Ce projet doit couvrir plusieurs axes :
- La compréhension de soi et des autres (so don, yiri don, yèrè don nyongon tè) ;
- Le respect des différences et des opinions ;
- La gestion pacifique des conflits ;
- L’histoire et les valeurs fondamentales de la République ;
- Les bases de la citoyenneté contemporaine ;
- L’accès à l’information fiable et à la culture numérique.
Les pistes suivantes offrent la possibilité de concrétiser la démarche :
- Intégrer ces modules dans les plateformes thématiques déjà proposées.
- Créer des centres locaux d’éducation citoyenne animés par des formateurs communautaires.
- Développer des applications mobiles, vidéos, et programmes radio interactifs, accessibles même dans les zones reculées.
Le Mali a besoin d’un État fort, oui. Mais aussi d’une société plus consciente, plus tolérante, plus responsable. Car sans paix intérieure, sans esprit critique, sans capacité à discuter sereinement, aucun développement durable n’est possible.

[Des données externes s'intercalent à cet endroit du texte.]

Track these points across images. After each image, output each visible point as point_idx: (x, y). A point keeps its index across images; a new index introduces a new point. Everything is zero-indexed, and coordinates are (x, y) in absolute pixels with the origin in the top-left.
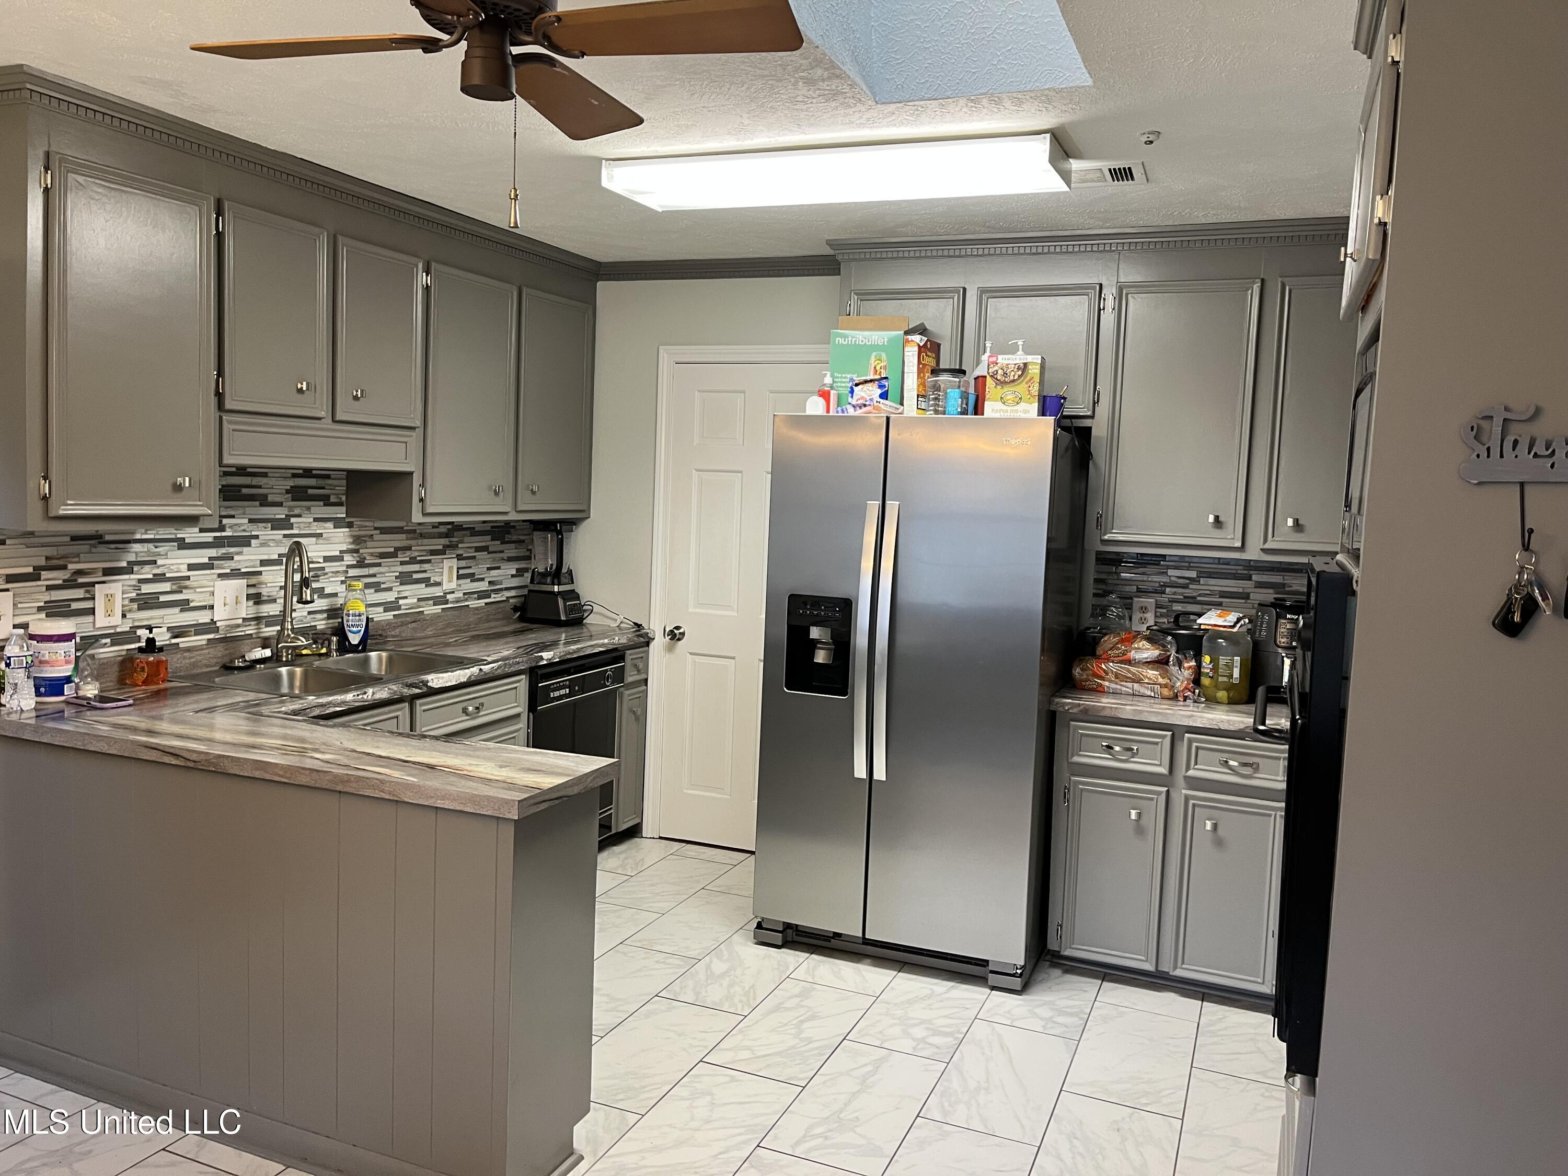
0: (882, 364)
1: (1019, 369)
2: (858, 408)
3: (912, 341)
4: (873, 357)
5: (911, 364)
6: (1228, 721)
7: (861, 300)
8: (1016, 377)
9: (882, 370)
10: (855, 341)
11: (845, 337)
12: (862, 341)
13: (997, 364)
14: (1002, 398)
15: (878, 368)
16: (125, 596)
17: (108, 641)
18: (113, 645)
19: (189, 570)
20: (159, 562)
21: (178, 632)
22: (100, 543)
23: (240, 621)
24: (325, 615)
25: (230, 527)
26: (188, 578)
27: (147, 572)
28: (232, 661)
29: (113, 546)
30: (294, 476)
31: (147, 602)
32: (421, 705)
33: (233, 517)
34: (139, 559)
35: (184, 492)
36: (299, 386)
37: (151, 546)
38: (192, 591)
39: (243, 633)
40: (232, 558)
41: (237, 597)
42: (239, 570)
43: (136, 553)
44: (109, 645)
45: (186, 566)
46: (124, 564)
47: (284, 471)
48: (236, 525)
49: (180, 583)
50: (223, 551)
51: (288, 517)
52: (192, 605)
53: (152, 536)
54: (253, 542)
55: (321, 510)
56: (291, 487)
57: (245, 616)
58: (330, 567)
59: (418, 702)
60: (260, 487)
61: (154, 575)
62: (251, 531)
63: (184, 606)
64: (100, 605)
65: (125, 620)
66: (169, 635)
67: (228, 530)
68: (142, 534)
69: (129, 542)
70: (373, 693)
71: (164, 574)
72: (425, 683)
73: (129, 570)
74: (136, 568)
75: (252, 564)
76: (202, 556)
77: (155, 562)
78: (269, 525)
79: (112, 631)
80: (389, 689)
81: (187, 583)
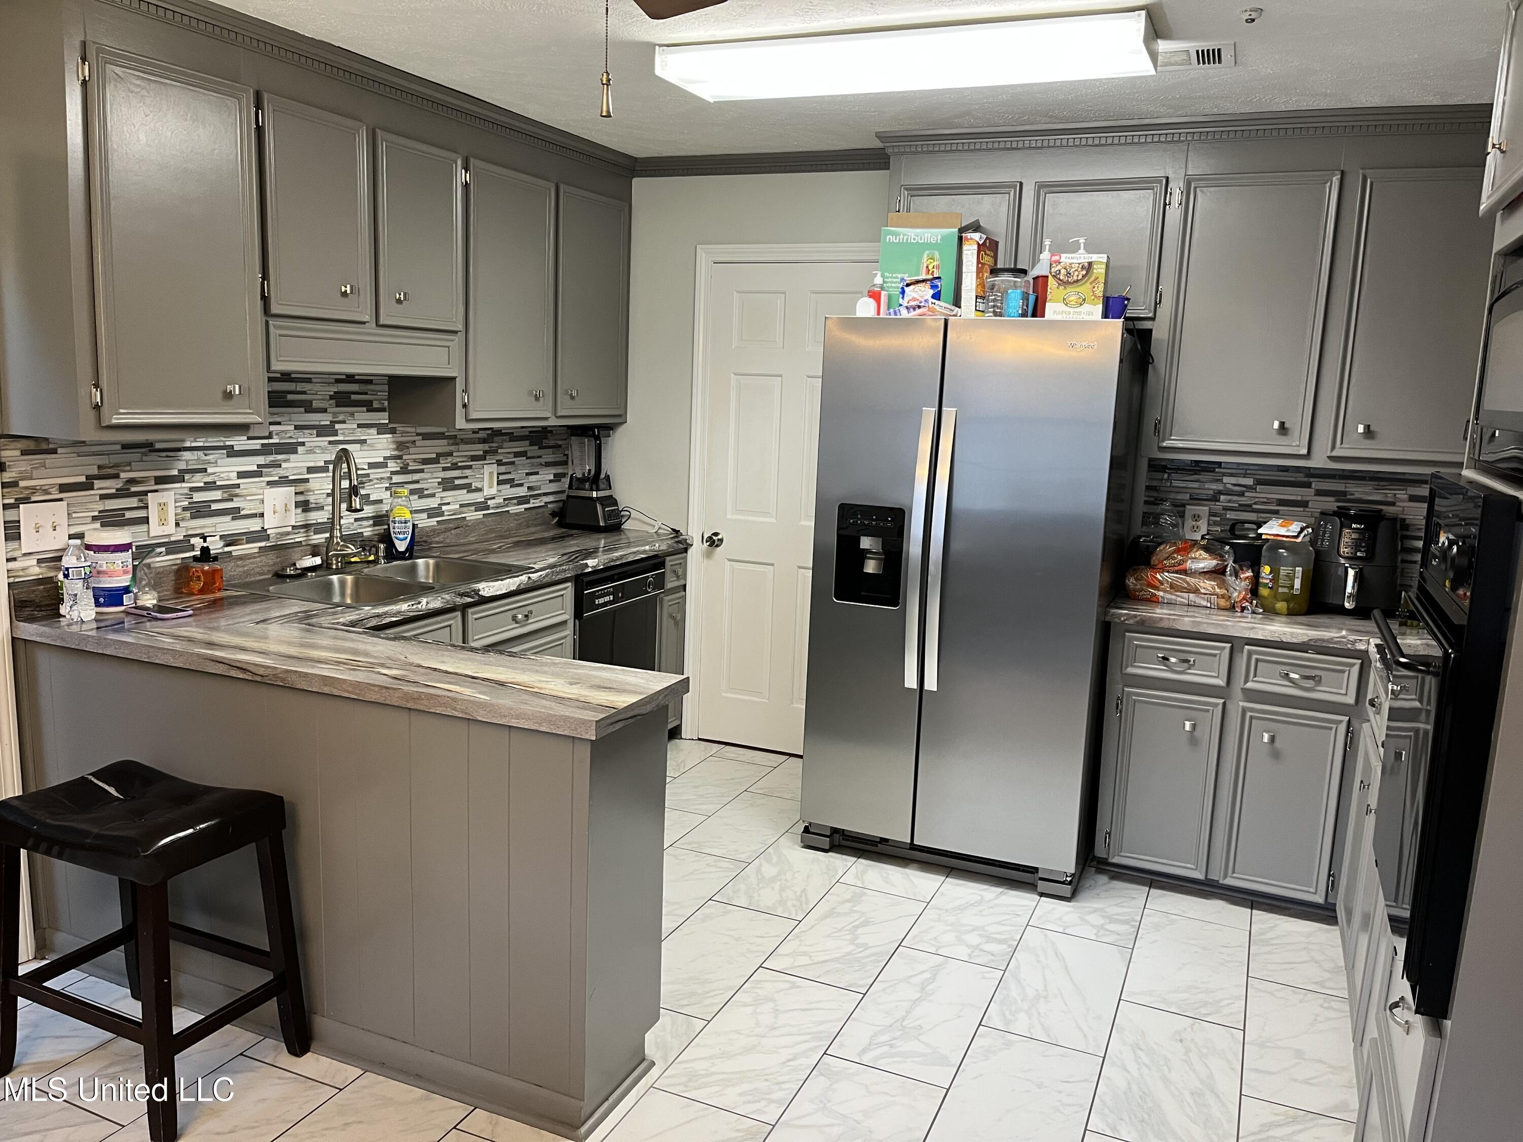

Monsieur le Président de la transition,
Ne laissons pas ces drames rester muets. Transformons-les en alerte, en mobilisation, en action collective. Faisons de l’éducation citoyenne la grande cause nationale des prochaines décennies. Car si nous voulons bâtir un Mali nouveau, ce ne sera pas seulement avec des lois, des budgets ou des infrastructures. Ce sera aussi avec des cœurs adoucis et des esprits éclairés, capables de marcher ensemble vers un destin partagé.
Vive le Mali !
Vive l’espoir de son renouveau !
Veuillez agréer, Monsieur le Président de la transition, l’expression de ma très haute considération.